Hiltzik: coronavirus threatens some Social Security benefits


The coronavirus continues to confuse policymakers about its impact on public health, social structures, and the economy. Now Social Security advocates are beginning to grapple with its unannounced impact on millions of older workers

Simply put, anyone turning 60 this year could face a lifetime reduction in Social Security benefits due to a quirk in the program’s benefits formula that makes them vulnerable to this year’s economic downturn.

That is almost certain to happen unless Congress takes action by passing a single solution. The damage could be felt between 3 and 5 million workers and their families.

People should not experience a permanent big drop in their Social Security benefits just because they turn 60, become disabled, or experience the loss of a breadwinner at the start of a deep recession.

Paul Van de Water

Without the solution, preferably in the next coronavirus relief law, “Social Security benefits will be significantly lower for workers turning 60 this year and will be eligible for early retirement benefits in 2022,” wrote Paul Van de Water. , from the Budget Center and Political Priorities in the last siren call on the situation. “Those who are eligible for disability or youth survivor benefits in 2022 will also see lower benefits.”

The first notice of the problem appears to come from economics writer Brenton Smith on the FedSmith.com website, who raised the alarm on March 27.

Conservative commentator Andrew Biggs, a former Social Security official, followed up with an article published by the Wharton School of the University of Pennsylvania in April and an opinion warning in the Wall Street Journal in May.

As Biggs calculated, the failure could cost retirees with average lifetime earnings about $ 3,900 a year in benefits, until the end of their days. That would equal more than 20% of the current average annual Social Security benefit.

By his own assumptions, Biggs puts the gap at roughly 13% of what the 2019 Social Security trustees projected for workers born in 1960, who will turn 60 this year.

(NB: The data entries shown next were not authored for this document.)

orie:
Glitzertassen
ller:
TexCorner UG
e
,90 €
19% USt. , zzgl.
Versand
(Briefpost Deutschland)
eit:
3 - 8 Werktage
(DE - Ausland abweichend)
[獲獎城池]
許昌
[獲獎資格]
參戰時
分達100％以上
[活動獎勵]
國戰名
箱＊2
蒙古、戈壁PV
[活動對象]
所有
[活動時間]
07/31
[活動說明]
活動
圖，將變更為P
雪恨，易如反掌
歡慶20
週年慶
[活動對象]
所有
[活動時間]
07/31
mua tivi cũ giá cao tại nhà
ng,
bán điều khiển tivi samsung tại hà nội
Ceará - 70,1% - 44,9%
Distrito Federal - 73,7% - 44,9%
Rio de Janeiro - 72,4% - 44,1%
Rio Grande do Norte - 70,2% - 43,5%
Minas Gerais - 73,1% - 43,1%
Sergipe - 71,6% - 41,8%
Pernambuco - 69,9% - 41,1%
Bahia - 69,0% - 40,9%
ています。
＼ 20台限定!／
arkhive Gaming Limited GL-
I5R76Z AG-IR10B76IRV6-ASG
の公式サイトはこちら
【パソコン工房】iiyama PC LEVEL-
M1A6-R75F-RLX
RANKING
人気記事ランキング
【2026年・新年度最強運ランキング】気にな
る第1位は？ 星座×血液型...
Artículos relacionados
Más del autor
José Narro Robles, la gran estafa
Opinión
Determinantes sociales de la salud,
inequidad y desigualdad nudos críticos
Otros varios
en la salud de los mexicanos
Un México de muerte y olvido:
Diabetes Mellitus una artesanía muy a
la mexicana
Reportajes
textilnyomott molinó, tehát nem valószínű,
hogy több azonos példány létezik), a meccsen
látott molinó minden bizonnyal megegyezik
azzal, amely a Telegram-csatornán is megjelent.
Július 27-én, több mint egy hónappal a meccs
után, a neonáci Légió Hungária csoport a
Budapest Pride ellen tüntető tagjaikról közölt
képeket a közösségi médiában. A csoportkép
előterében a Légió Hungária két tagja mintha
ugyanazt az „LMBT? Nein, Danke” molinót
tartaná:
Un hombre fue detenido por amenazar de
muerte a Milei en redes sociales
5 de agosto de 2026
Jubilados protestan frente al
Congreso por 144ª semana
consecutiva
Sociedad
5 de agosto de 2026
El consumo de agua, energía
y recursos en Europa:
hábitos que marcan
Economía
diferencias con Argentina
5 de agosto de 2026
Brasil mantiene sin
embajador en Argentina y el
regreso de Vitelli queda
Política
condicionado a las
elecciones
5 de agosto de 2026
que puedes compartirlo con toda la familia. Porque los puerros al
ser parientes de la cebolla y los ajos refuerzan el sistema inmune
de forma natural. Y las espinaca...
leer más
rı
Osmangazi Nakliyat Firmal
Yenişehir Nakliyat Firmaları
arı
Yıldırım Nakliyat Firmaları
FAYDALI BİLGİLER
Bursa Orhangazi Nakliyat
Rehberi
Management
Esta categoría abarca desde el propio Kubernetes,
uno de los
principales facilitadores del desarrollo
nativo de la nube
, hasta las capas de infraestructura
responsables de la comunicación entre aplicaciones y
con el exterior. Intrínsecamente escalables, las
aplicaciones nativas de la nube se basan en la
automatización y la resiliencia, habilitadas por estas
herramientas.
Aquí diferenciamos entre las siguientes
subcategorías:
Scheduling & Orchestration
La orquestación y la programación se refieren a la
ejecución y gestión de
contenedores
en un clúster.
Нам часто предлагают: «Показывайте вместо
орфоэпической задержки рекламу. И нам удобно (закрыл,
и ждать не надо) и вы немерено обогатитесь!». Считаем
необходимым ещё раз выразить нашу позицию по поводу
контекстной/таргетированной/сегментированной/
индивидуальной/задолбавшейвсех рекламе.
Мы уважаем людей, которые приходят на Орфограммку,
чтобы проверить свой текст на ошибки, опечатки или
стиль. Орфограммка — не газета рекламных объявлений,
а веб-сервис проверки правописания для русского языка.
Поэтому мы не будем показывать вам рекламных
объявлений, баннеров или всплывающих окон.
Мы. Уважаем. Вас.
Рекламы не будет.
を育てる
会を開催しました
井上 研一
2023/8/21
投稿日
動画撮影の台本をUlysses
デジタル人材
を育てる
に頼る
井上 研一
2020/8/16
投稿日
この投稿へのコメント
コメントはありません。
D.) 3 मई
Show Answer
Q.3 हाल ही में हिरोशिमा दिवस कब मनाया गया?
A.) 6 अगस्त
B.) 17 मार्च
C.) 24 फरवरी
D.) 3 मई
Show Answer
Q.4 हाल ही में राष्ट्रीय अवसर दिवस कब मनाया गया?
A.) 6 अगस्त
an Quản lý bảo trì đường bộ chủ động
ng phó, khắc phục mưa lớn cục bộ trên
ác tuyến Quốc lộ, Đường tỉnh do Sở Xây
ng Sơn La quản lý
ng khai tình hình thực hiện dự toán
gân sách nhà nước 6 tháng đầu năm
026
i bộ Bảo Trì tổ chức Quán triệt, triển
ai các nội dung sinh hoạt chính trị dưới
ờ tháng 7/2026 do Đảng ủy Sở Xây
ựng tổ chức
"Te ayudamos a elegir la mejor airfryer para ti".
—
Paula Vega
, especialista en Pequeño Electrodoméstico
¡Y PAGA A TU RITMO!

Either way, it is a considerable success.

Biggs performed a valuable service by sounding the alarm, although his proposed solution will not be endorsed by many in the Social Security advocacy community. More on that in a moment.

The problem is basically technical. Here is a direct explanation (I hope).

Social Security benefits are calculated based on a worker’s average career earnings, producing what is known as average indexed monthly earnings. As Van de Water explains, earnings of workers through age 59 are adjusted to account for wage growth across the economy, using an “average wage index.”

Under normal conditions, this is the correct way to establish benefits: you adjust them more as average wages increase, and since wages tend to rise faster than prices by about 1% per year, that allows benefits to reflect long-term economic progress.

The problem arises if general wages fall sharply. That is likely to happen as a result of the multi-month economic blackout caused by the coronavirus and residual layoffs and leave until the end of the year. Van de Water proposes a fall of at least 5% in average wages in 2020; Biggs bases his calculation on a 15% drop.

As Biggs succinctly explains, referring to the year workers turn 60, “a drop in national average wages in that year reduces the Social Security index measure of all your past earnings. This produces a lower estimate of average career earnings and, therefore, a lower Social Security benefit. “The deficit affects the worker’s lifetime benefits.

This situation is obviously unfair to anyone turning 60 this year. So what to do about it?

Biggs proposes to completely eliminate wage indexation, substituting an inflation index (i.e. based on price increases rather than wage increases) along with some other formula adjustments.

That is unpleasant for Social Security advocates, who value wage indexation because it helps maintain benefit parity, and therefore the relevance of Social Security to recently retired workers, and because the wage failure It occurs only rarely.

But the current problem, which stems from extraordinary conditions, is unprecedented. Smith notes that it last happened in the 2009 recession year, when instead of increasing by more than 4% as expected by the Social Security Administration, the average salary fell 1.5%. Workers born in 1949 anod, therefore, turning 60 in 2009, “paid a very high price on their benefits” that may have reached $ 100 a month or more, Smith writes.

Van de Water and other Social Security experts come up with a simpler solution to the problem: getting Congress to order that changes in the wage index can never generate lower benefits than the year before.

There are two precedents for that. Maximum annual earnings subject to Social Security payroll tax never fall even when wages fall (this year, it’s $ 137,700, up from $ 132,900 last year).

And cost-of-living adjustments to annual benefits can never lead to lower benefits from one year to the next, even if the consumer price index on which they are based falls.

That is the best option for Congress, and one that should be inserted into the next coronavirus relief bill so that the problem is not neglected. The retirement benefits of millions of Americans are at stake.

Social Security, as Franklin Roosevelt observed at the time of its creation, was designed to help Americans cope with the “dangers and vicissitudes of life.”

That phrase aptly defines the current economic outlook. As Van de Water writes, “People should not experience a large and permanent drop in their Social Security benefits just because they turn 60, become disabled, or experience the loss of a breadwinner at the start of a deep recession.”